ECLI:NL:RBZWB:2023:586
Rechtbank Zeeland-West-Brabant
- Raadkamer
- Rechtspraak.nl
Bezwaarschrift DNA-onderzoek ongegrond verklaard door rechtbank
Op 30 januari 2023 heeft de Rechtbank Zeeland-West-Brabant uitspraak gedaan in een zaak betreffende een bezwaarschrift tegen het afnemen en verwerken van DNA-materiaal van de veroordeelde. De veroordeelde, geboren in 1959, had bezwaar aangetekend op grond van artikel 7 van de Wet DNA-onderzoek bij veroordeelden. Het bezwaar was ingediend op 19 september 2022 en de behandeling vond plaats in besloten raadkamer op 17 januari 2023. De veroordeelde was niet verschenen, ondanks een goede oproep. De rechtbank heeft de gemachtigde advocaat van de veroordeelde, mr. S.P.H. Brinkman, en de officier van justitie gehoord.

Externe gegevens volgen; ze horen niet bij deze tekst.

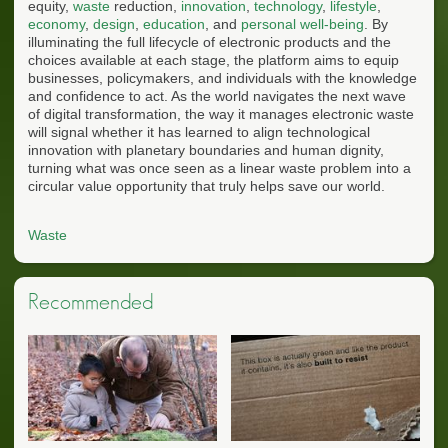
equity,
waste
reduction,
innovation
,
technology
,
lifestyle
,
economy
,
design
,
education
, and
personal well-being
. By
illuminating the full lifecycle of electronic products and the
choices available at each stage, the platform aims to equip
businesses, policymakers, and individuals with the knowledge
and confidence to act. As the world navigates the next wave
of digital transformation, the way it manages electronic waste
will signal whether it has learned to align technological
innovation with planetary boundaries and human dignity,
turning what was once seen as a linear waste problem into a
circular value opportunity that truly helps save our world.
Waste
Recommended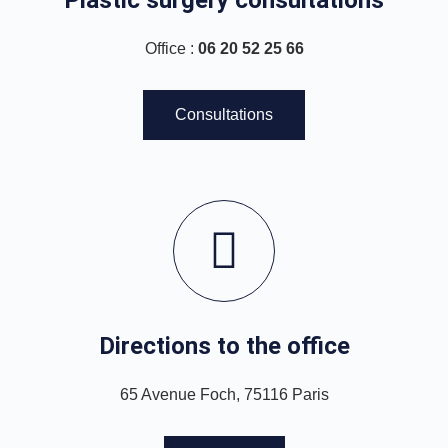
Office :
06 20 52 25 66
Consultations
Directions to the office
65 Avenue Foch, 75116 Paris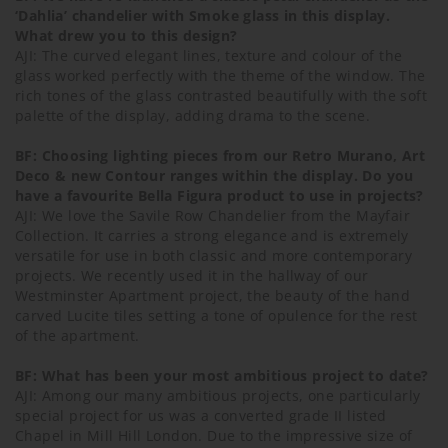
‘Dahlia’ chandelier with Smoke glass in this display.
What drew you to this design?
AJI: The curved elegant lines, texture and colour of the
glass worked perfectly with the theme of the window. The
rich tones of the glass contrasted beautifully with the soft
palette of the display, adding drama to the scene.
BF: Choosing lighting pieces from our Retro Murano, Art
Deco & new Contour ranges within the display. Do you
have a favourite Bella Figura product to use in projects?
AJI: We love the Savile Row Chandelier from the Mayfair
Collection. It carries a strong elegance and is extremely
versatile for use in both classic and more contemporary
projects. We recently used it in the hallway of our
Westminster Apartment project, the beauty of the hand
carved Lucite tiles setting a tone of opulence for the rest
of the apartment.
BF: What has been your most ambitious project to date?
AJI: Among our many ambitious projects, one particularly
special project for us was a converted grade II listed
Chapel in Mill Hill London. Due to the impressive size of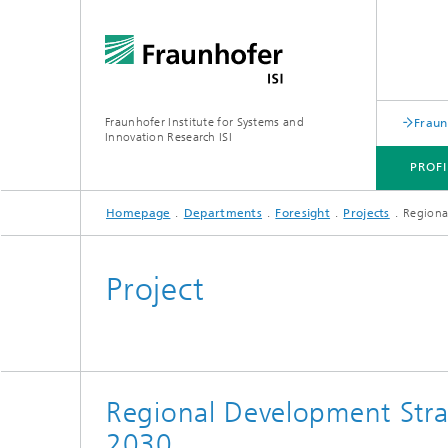
Fraunhofer Institute for Systems and
Fraun
Innovation Research ISI
PROFI
Homepage
Departments
Foresight
Projects
Regiona
PROFILE
DEPARTMENTS
TOPICS
JOINT INNOVATION HUB
Project
Regional Development Stra
2030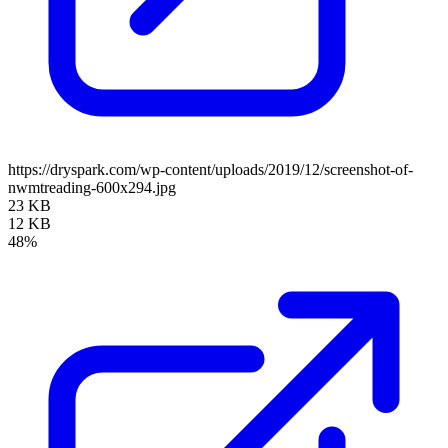
https://dryspark.com/wp-content/uploads/2019/12/screenshot-of-
nwmtreading-600x294.jpg
23 KB
12 KB
48%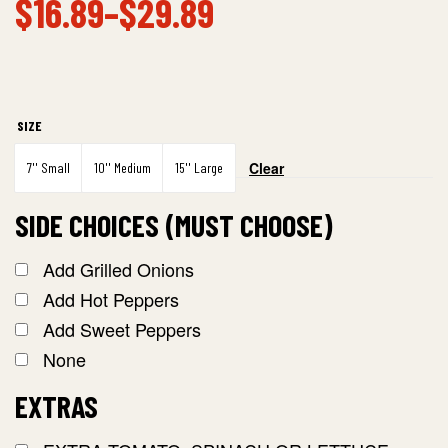
$
16.89
–
$
29.89
SIZE
Clear
7'' Small
10'' Medium
15'' Large
SIDE CHOICES (MUST CHOOSE)
Add Grilled Onions
Add Hot Peppers
Add Sweet Peppers
None
EXTRAS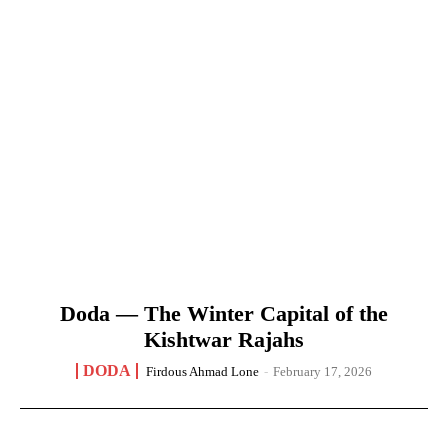
Doda — The Winter Capital of the
Kishtwar Rajahs
DODA
Firdous Ahmad Lone
-
February 17, 2026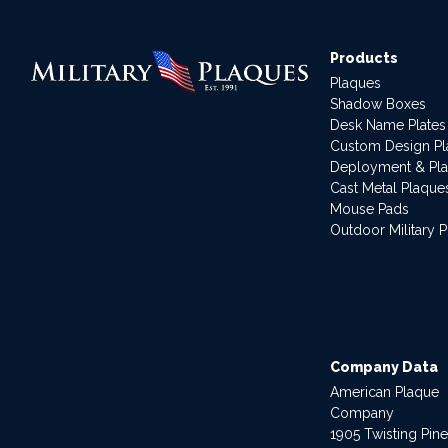
Products
Plaques
Shadow Boxes
Desk Name Plates
Custom Design P
Deployment & Pl
Cast Metal Plaque
Mouse Pads
Outdoor Military 
Company Data
American Plaque
Company
1905 Twisting Pin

De veroordeelde stelde dat het afnemen van zijn DNA-profiel niet van betekenis zou zijn voor de opsporing en vervolging van strafbare feiten, gezien de aard van het misdrijf en de omstandigheden waaronder het gepleegd was. De verdediging voerde aan dat de veroordeelde niet eerder voor strafbare feiten was veroordeeld en dat hij niet meer in aanraking was gekomen met justitie, wat recidive onwaarschijnlijk maakte. De officier van justitie daarentegen betoogde dat er een wettelijke grondslag was voor het afnemen van DNA, gezien de aard van de overtreding van de Opiumwet.
De rechtbank oordeelde dat het bezwaar ongegrond was. Hoewel de rechtbank de atypische omstandigheden van het delict erkende, voldeed het misdrijf aan de vereisten voor DNA-afname. De rechtbank benadrukte dat de Wet DNA beoogt om toekomstige strafbare feiten op te sporen en dat er geen uitzonderingen van toepassing waren. De rechtbank concludeerde dat de veroordeelde, ondanks zijn argumenten, niet kon aantonen dat het afnemen van zijn DNA-profiel niet noodzakelijk was voor de opsporing van strafbare feiten. De beslissing werd openbaar uitgesproken en er stonden geen rechtsmiddelen open tegen deze uitspraak.